__PROBLEM DETAILS__:
The entries below are to be repeated exactly, with the pictures left out.

+++

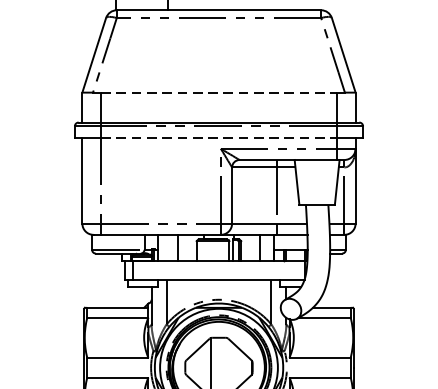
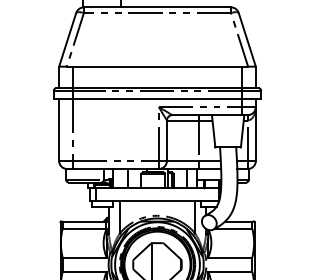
line: (219, 92) -> (157, 66), dashed -> solid
line: (219, 138) -> (157, 99), dashed -> solid

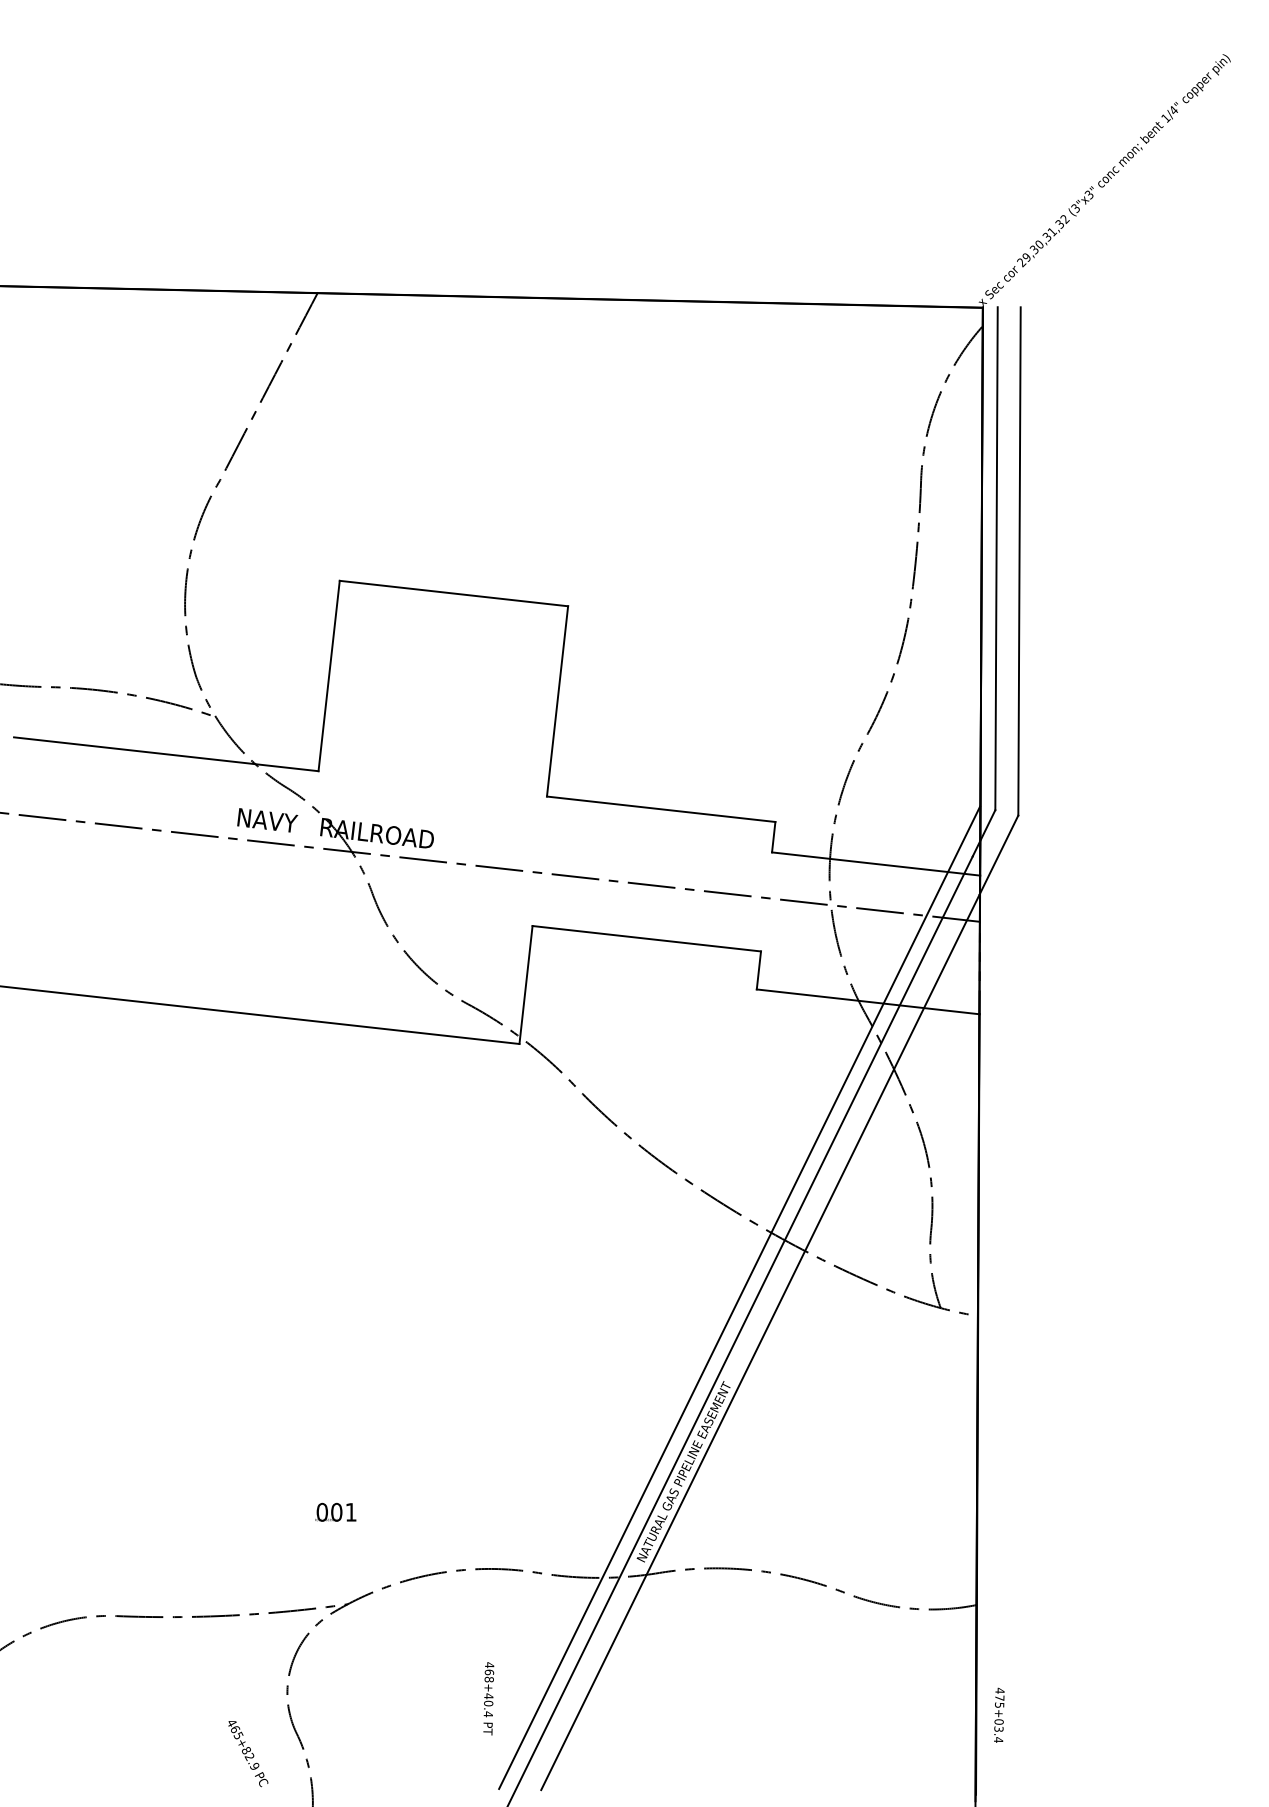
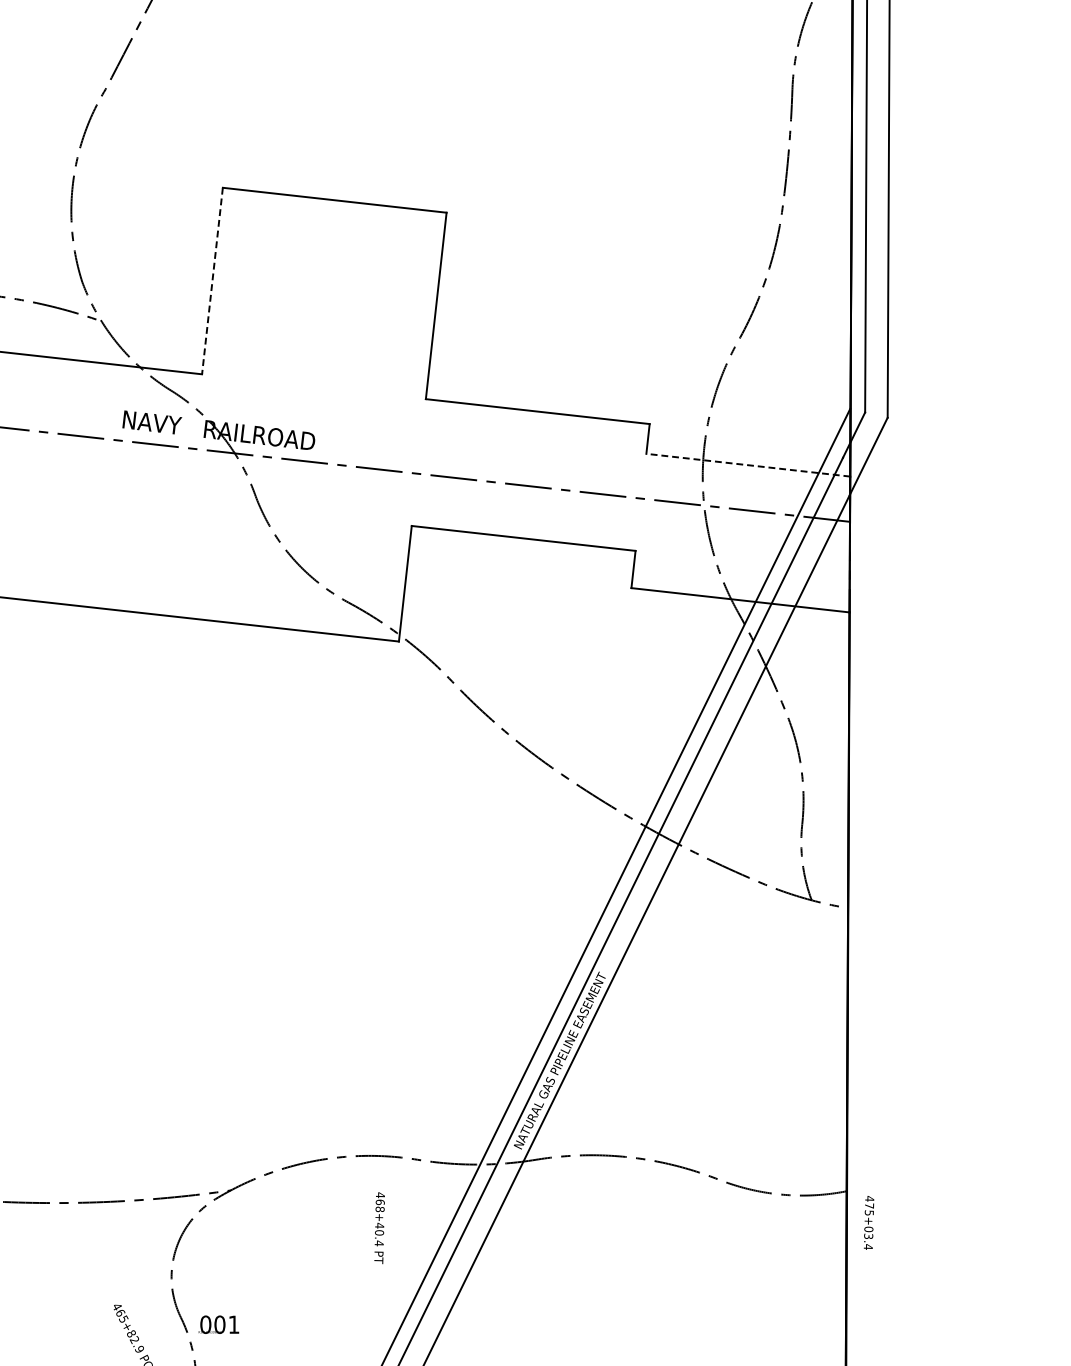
line: (329, 676) -> (212, 281), solid -> dashed
line: (876, 864) -> (748, 465), solid -> dashed
text: (335, 1511) -> (218, 1323), moved
text: (488, 1698) -> (379, 1227), moved
text: (999, 1714) -> (869, 1222), moved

+++

__WRITTEN ANSWER__:
line: (219, 92) -> (157, 66), dashed -> solid
line: (219, 138) -> (157, 99), dashed -> solid

line: (329, 676) -> (212, 281), solid -> dashed
line: (876, 864) -> (748, 465), solid -> dashed
text: (335, 1511) -> (218, 1323), moved
text: (488, 1698) -> (379, 1227), moved
text: (999, 1714) -> (869, 1222), moved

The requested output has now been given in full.